• Dataset records
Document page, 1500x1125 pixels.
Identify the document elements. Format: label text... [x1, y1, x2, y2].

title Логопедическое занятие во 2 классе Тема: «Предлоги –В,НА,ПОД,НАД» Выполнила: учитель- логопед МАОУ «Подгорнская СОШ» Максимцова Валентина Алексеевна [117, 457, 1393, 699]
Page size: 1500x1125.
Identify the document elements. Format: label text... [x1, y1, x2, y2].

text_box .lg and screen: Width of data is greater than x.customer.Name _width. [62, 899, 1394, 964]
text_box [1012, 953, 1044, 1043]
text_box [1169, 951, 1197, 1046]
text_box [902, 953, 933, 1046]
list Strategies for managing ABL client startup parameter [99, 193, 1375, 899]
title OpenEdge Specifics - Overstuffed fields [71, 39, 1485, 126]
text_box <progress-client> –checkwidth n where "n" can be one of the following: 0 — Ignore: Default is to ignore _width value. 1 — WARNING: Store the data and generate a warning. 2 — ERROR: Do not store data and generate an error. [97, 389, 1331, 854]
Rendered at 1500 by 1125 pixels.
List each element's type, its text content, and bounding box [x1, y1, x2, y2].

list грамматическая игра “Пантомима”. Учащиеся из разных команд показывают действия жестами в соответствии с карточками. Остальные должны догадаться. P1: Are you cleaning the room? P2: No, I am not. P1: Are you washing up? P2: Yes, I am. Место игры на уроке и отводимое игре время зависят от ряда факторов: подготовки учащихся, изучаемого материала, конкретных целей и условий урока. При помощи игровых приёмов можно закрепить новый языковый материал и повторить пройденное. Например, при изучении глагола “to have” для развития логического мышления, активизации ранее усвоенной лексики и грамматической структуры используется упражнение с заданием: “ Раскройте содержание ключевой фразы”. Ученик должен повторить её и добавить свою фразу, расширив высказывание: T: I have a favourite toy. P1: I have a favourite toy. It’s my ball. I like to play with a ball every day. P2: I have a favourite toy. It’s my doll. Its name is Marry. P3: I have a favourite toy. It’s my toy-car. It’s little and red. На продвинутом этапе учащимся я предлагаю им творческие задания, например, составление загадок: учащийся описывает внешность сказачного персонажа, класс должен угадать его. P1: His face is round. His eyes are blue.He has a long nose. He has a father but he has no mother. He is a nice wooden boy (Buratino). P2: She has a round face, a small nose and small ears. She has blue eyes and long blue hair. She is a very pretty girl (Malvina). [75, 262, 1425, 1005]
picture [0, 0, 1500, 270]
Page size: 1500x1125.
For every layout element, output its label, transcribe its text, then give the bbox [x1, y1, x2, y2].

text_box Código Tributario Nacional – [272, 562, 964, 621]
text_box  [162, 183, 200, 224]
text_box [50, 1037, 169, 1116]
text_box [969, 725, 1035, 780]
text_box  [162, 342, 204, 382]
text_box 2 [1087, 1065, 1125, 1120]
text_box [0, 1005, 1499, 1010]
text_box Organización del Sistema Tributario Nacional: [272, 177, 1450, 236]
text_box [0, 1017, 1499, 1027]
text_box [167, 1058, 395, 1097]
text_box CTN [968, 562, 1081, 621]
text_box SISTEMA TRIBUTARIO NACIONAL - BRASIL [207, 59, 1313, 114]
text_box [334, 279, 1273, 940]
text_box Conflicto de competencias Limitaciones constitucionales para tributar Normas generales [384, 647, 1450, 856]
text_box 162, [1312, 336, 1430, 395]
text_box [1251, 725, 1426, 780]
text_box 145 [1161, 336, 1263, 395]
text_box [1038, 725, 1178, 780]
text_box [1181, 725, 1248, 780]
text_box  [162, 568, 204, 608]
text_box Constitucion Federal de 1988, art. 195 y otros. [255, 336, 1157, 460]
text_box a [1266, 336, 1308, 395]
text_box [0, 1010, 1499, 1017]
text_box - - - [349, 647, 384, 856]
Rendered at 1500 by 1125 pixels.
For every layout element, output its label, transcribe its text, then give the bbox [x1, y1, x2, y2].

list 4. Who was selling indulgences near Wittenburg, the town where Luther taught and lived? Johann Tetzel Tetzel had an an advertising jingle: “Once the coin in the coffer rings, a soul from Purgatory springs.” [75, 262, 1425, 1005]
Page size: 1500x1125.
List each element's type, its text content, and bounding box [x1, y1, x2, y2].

• Directive
All the entries above should come back exactly as they are written.

• Problem solution
Document page, 1500x1125 pixels.
Identify the document elements. Format: label text... [x1, y1, x2, y2].

title Логопедическое занятие во 2 классе Тема: «Предлоги –В,НА,ПОД,НАД» Выполнила: учитель- логопед МАОУ «Подгорнская СОШ» Максимцова Валентина Алексеевна [117, 457, 1393, 699]
Page size: 1500x1125.
Identify the document elements. Format: label text... [x1, y1, x2, y2].

text_box .lg and screen: Width of data is greater than x.customer.Name _width. [62, 899, 1394, 964]
text_box [1012, 953, 1044, 1043]
text_box [1169, 951, 1197, 1046]
text_box [902, 953, 933, 1046]
list Strategies for managing ABL client startup parameter [99, 193, 1375, 899]
title OpenEdge Specifics - Overstuffed fields [71, 39, 1485, 126]
text_box <progress-client> –checkwidth n where "n" can be one of the following: 0 — Ignore: Default is to ignore _width value. 1 — WARNING: Store the data and generate a warning. 2 — ERROR: Do not store data and generate an error. [97, 389, 1331, 854]
Rendered at 1500 by 1125 pixels.
List each element's type, its text content, and bounding box [x1, y1, x2, y2].

list грамматическая игра “Пантомима”. Учащиеся из разных команд показывают действия жестами в соответствии с карточками. Остальные должны догадаться. P1: Are you cleaning the room? P2: No, I am not. P1: Are you washing up? P2: Yes, I am. Место игры на уроке и отводимое игре время зависят от ряда факторов: подготовки учащихся, изучаемого материала, конкретных целей и условий урока. При помощи игровых приёмов можно закрепить новый языковый материал и повторить пройденное. Например, при изучении глагола “to have” для развития логического мышления, активизации ранее усвоенной лексики и грамматической структуры используется упражнение с заданием: “ Раскройте содержание ключевой фразы”. Ученик должен повторить её и добавить свою фразу, расширив высказывание: T: I have a favourite toy. P1: I have a favourite toy. It’s my ball. I like to play with a ball every day. P2: I have a favourite toy. It’s my doll. Its name is Marry. P3: I have a favourite toy. It’s my toy-car. It’s little and red. На продвинутом этапе учащимся я предлагаю им творческие задания, например, составление загадок: учащийся описывает внешность сказачного персонажа, класс должен угадать его. P1: His face is round. His eyes are blue.He has a long nose. He has a father but he has no mother. He is a nice wooden boy (Buratino). P2: She has a round face, a small nose and small ears. She has blue eyes and long blue hair. She is a very pretty girl (Malvina). [75, 262, 1425, 1005]
picture [0, 0, 1500, 270]
Page size: 1500x1125.
For every layout element, output its label, transcribe its text, then give the bbox [x1, y1, x2, y2].

text_box Código Tributario Nacional – [272, 562, 964, 621]
text_box  [162, 183, 200, 224]
text_box [50, 1037, 169, 1116]
text_box [969, 725, 1035, 780]
text_box  [162, 342, 204, 382]
text_box 2 [1087, 1065, 1125, 1120]
text_box [0, 1005, 1499, 1010]
text_box Organización del Sistema Tributario Nacional: [272, 177, 1450, 236]
text_box [0, 1017, 1499, 1027]
text_box [167, 1058, 395, 1097]
text_box CTN [968, 562, 1081, 621]
text_box SISTEMA TRIBUTARIO NACIONAL - BRASIL [207, 59, 1313, 114]
text_box [334, 279, 1273, 940]
text_box Conflicto de competencias Limitaciones constitucionales para tributar Normas generales [384, 647, 1450, 856]
text_box 162, [1312, 336, 1430, 395]
text_box [1251, 725, 1426, 780]
text_box 145 [1161, 336, 1263, 395]
text_box [1038, 725, 1178, 780]
text_box [1181, 725, 1248, 780]
text_box  [162, 568, 204, 608]
text_box Constitucion Federal de 1988, art. 195 y otros. [255, 336, 1157, 460]
text_box a [1266, 336, 1308, 395]
text_box [0, 1010, 1499, 1017]
text_box - - - [349, 647, 384, 856]
Rendered at 1500 by 1125 pixels.
For every layout element, output its label, transcribe its text, then give the bbox [x1, y1, x2, y2].

list 4. Who was selling indulgences near Wittenburg, the town where Luther taught and lived? Johann Tetzel Tetzel had an an advertising jingle: “Once the coin in the coffer rings, a soul from Purgatory springs.” [75, 262, 1425, 1005]
Page size: 1500x1125.
List each element's type, its text content, and bounding box [x1, y1, x2, y2].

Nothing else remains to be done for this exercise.